Start at the line that has "d’art et de science, trouvent leur pl" and stop after the line that has "davantage sur l’histoire locale ou". Write those lines out again, renaming "scouts" to "éclaireurs" and leaving everything else unchanged.

(Collected data entries)
- Opening Delimiter -
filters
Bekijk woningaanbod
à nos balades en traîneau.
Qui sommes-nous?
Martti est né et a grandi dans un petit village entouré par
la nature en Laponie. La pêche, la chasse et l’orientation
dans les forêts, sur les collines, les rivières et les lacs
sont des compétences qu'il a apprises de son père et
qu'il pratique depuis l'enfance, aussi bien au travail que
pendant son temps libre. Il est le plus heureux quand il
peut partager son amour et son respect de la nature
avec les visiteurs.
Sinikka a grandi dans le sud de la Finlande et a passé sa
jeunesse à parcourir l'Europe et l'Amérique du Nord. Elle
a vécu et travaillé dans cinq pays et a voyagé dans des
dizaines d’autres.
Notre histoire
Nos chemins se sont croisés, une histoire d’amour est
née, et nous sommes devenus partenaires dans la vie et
- Closing Delimiter -
- Opening Delimiter -
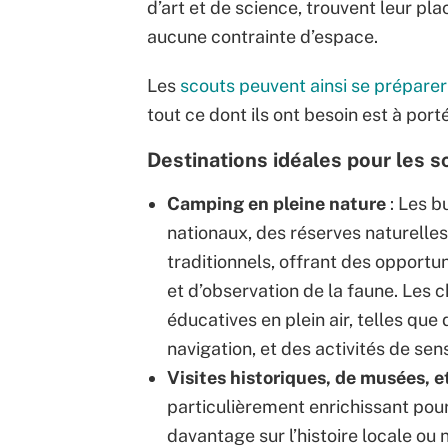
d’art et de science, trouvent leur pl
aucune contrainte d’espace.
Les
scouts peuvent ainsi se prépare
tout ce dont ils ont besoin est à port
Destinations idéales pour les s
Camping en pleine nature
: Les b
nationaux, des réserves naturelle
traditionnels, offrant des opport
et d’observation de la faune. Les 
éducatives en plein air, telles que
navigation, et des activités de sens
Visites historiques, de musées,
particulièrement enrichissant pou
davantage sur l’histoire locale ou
- Closing Delimiter -
- Opening Delimiter -
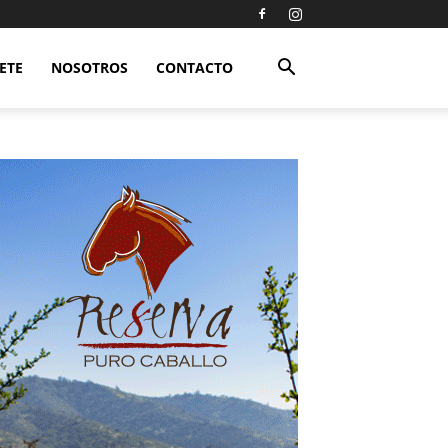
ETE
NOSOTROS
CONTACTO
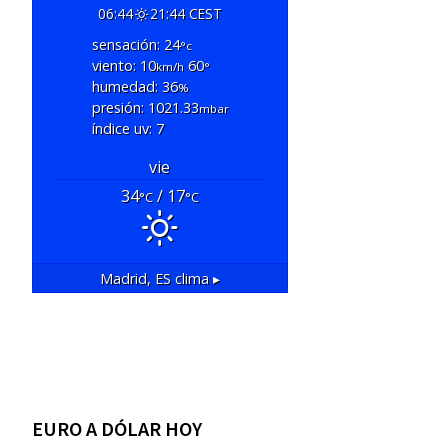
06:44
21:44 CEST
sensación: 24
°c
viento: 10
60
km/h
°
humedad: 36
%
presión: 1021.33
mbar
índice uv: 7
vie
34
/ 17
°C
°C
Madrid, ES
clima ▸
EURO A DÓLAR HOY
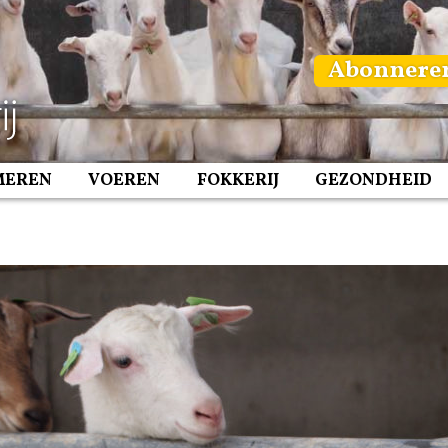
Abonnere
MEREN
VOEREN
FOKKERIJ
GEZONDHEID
- Closing Delimiter -
• [Your solution]:
d’art et de science, trouvent leur pl
aucune contrainte d’espace.
Les
éclaireurs peuvent ainsi se prépare
tout ce dont ils ont besoin est à port
Destinations idéales pour les s
Camping en pleine nature
: Les b
nationaux, des réserves naturelle
traditionnels, offrant des opport
et d’observation de la faune. Les 
éducatives en plein air, telles que
navigation, et des activités de sens
Visites historiques, de musées,
particulièrement enrichissant pou
davantage sur l’histoire locale ou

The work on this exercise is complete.